Jahrzehntelang wurde ein unter Zwang der Judenverfolgung im Zweiten Weltkrieg verkauftes Bild gesucht. Im Amsterdamer Van Gogh Museum ist das Gemälde des Impressionisten Camille Pissarro "Im Gras liegendes Mädchen" (1882) zu sehen und die tragische Familiengeschichte seiner früheren jüdischen Eigentümer wird dort erzählt. "Ein Gemälde des Lichts mit einer dunklen Geschichte", teilte das Van Gogh Museum mit.
Besondere Vereinbarung zwischen Kunsthalle und Erben
Eine besondere Vereinbarung zwischen der Bremer Kunsthalle, niederländischen Instituten und den Erben der Familie führte zur Ausstellung des Gemäldes in Amsterdam und der Erforschung der Familiengeschichte. Niederländische und deutsche Kunstexperten sowie Historiker hatten die Geschichte der Familie und die Suche nach dem Bild erforscht. "Mädchen im Gras: Das tragische Schicksal der Familie van den Bergh und die Suche nach einem Gemälde", ist der Titel des Buches.
Auf dem Bild ist eine friedliche Sommerlandschaft zu sehen, im Gras liegt ein Mädchen. 1943 hatte die jüdisch-niederländische Familie van den Bergh das Gemälde unter Druck verkauft, um die Familie vor der Verfolgung durch deutsche Nationalsozialisten zu retten. Jaap und Ellen überlebten. Doch ihre beiden kleinen Töchter Rosemarie und Marianne, die in einem anderen Versteck lebten, wurden verraten und im Konzentrationslager Auschwitz ermordet - sie waren acht und fünf Jahre alt.

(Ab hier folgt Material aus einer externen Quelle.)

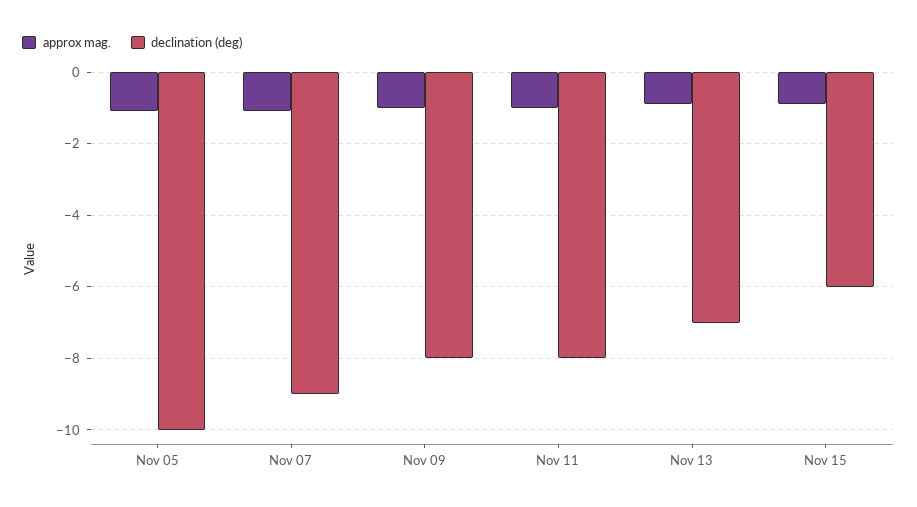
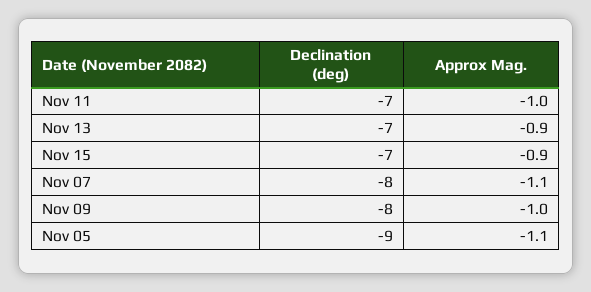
declination (deg), Nov 05: -10 -> -9
declination (deg), Nov 07: -9 -> -8
declination (deg), Nov 11: -8 -> -7
declination (deg), Nov 15: -6 -> -7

Nach dem Krieg hatte Jaap van den Bergh die Rückgabe des Bildes beantragt. Die Suche nach dem Gemälde blieb erfolglos. Der Antrag tauchte den Angaben zufolge erst 2016 wieder auf im Zuge von Forschungen nach Raubkunst. Dadurch wurde festgestellt, dass das vermisste Bild im Besitz der Kunsthalle Bremen war. Diese hatte sich nach eigenen Angaben selbst intensiv seit 2009 darum bemüht, die Herkunftsgeschichte des Gemäldes zu erforschen. Doch erst 2016 kam das letzte Puzzlestück aus den Niederlanden.
Erforschung der Familiengeschichte als Entschädigung
Die dritte Tochter des Ehepaares, Suzan, nach dem Krieg geboren, wollte das Bild zurückbekommen. Kunst, die Juden damals unter Druck verkaufen mussten, gilt als Raubkunst. Die Rückgabe von Kunstwerken an Erben ist oft mit langwierigen Verfahren verbunden. In diesem Fall wollte die Erbin als Entschädigung, dass die Geschichte ihrer Familie erforscht wurde. "Ich sehe dieses Buch als Ehrung für meinen Vater, meine Mutter und meine Schwestern. Es ist das kleine bisschen Leben, das ich Rosemarie und Marianne noch geben kann", schreibt sie in dem Buch.
Das Bild war während des Krieges in die Hände des Kunstsammlers und Kollaborateurs Hugo Oelze gekommen, ein deutscher Jurist aus Bremen, der in Amsterdam wohnte. Nach seinem Tod hatte er seine Bilder der Kunsthalle seiner Heimatstadt vermacht.
Auch Fall in der Schweiz
Auch in der Schweiz hat ein Museum sich mit Erbinnen eines jüdischen Vorbesitzers gerade auf den Umgang mit einem Pissarro-Gemälde geeinigt. Das Kunsthaus Basel darf "La Maison Rondest, l'Hermitage, Pontoise" von 1875 behalten, hat die Erbinnen aber entschädigt. Über die Summe wurde Stillschweigen vereinbart, wie es hieß.
In den Besitz des Museums war das Bild vor drei Jahren über einen inzwischen verstorbenen Sammler gelangt, der nichts von der Geschichte des Bildes wusste. Es gehörte dem jüdischen Textilunternehmer Richard Semmel, der es verkaufen musste, um seine Flucht aus Deutschland zu finanzieren.